'''

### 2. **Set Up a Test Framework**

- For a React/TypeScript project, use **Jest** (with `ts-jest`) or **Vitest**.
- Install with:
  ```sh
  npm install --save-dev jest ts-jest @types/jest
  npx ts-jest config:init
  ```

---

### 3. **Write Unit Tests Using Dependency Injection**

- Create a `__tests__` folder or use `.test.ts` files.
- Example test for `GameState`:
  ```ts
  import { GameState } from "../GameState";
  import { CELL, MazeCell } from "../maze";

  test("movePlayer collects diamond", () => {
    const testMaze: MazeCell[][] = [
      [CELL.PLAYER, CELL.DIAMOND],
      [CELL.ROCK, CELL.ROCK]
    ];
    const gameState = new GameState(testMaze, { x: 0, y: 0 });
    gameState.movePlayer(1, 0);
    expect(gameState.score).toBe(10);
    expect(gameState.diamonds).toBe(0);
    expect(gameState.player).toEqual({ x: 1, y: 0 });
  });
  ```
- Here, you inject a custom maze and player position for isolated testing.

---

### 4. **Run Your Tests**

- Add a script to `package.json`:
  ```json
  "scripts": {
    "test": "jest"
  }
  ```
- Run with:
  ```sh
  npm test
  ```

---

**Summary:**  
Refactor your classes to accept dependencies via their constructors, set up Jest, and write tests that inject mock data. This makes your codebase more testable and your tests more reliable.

'''
'''

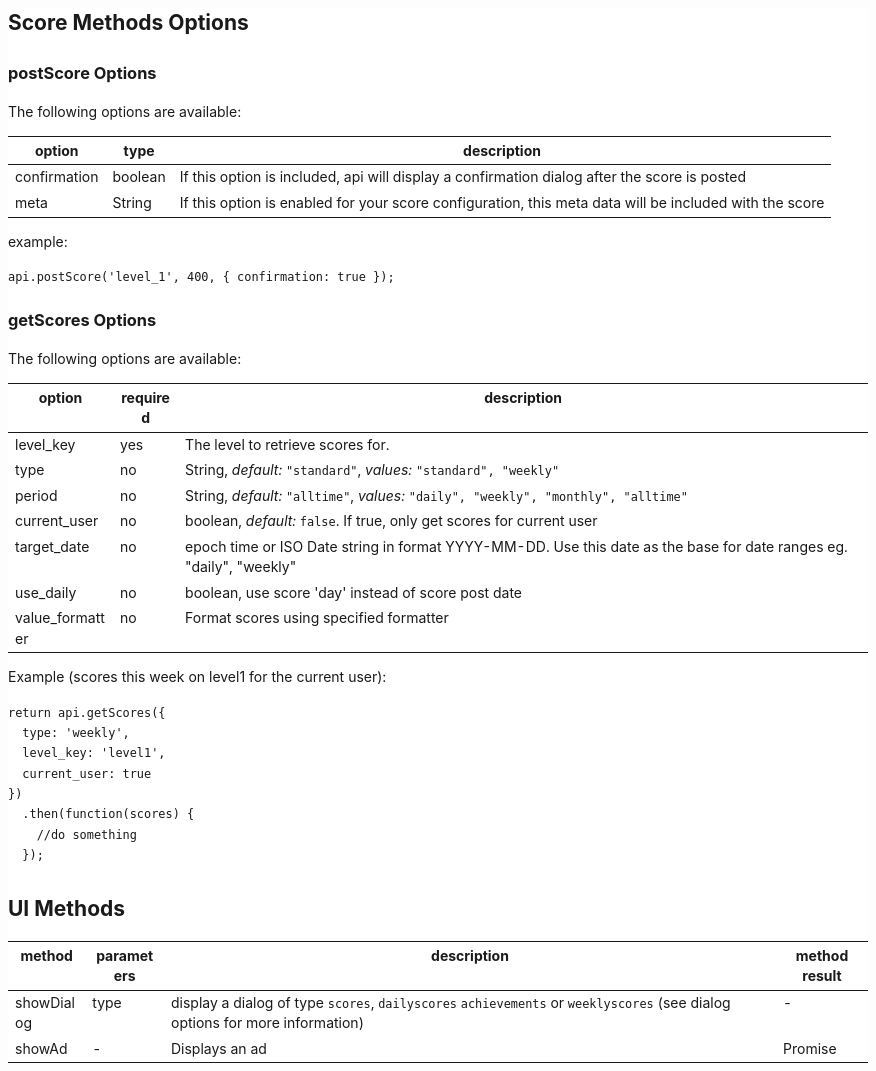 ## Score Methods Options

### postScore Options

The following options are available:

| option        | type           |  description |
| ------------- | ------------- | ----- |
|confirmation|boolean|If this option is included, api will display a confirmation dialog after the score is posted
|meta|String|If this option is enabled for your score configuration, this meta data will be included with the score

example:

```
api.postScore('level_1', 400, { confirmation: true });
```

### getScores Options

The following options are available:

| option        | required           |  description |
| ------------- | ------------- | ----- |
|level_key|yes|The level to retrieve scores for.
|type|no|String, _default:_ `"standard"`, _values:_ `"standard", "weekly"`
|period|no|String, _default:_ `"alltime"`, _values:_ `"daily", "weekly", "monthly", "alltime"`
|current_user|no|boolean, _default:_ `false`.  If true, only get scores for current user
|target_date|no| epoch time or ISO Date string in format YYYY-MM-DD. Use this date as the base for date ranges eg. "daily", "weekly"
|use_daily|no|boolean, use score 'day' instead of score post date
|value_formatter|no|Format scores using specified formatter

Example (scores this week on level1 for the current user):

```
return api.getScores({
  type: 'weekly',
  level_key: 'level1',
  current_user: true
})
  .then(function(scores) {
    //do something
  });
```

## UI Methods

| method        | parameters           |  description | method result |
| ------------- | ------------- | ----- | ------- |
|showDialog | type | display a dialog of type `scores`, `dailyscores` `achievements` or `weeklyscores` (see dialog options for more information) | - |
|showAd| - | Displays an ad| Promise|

'''
'''

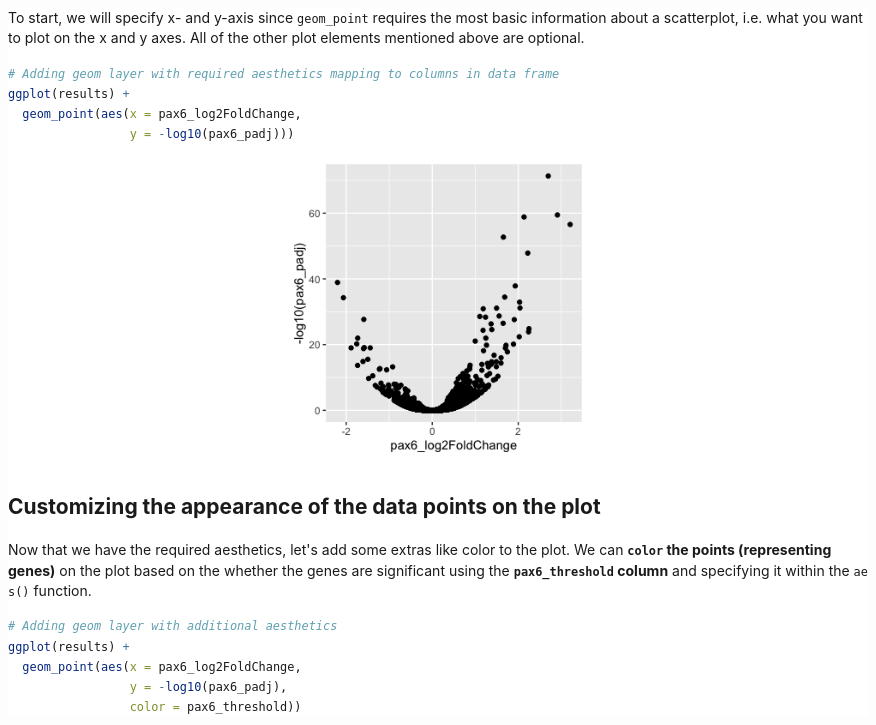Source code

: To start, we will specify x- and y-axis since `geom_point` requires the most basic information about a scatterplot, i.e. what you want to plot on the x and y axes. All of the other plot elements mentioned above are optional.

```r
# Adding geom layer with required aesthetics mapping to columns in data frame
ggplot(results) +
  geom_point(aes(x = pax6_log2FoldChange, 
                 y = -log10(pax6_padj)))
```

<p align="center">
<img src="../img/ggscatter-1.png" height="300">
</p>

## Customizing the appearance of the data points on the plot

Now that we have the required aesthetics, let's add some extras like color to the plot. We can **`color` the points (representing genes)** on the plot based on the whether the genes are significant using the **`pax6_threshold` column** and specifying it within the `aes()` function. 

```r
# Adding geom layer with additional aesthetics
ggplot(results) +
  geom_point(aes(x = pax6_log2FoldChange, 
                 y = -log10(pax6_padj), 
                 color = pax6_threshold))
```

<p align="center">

'''

Using the records above, say how many lines contain the word "data". Write the number alone.

4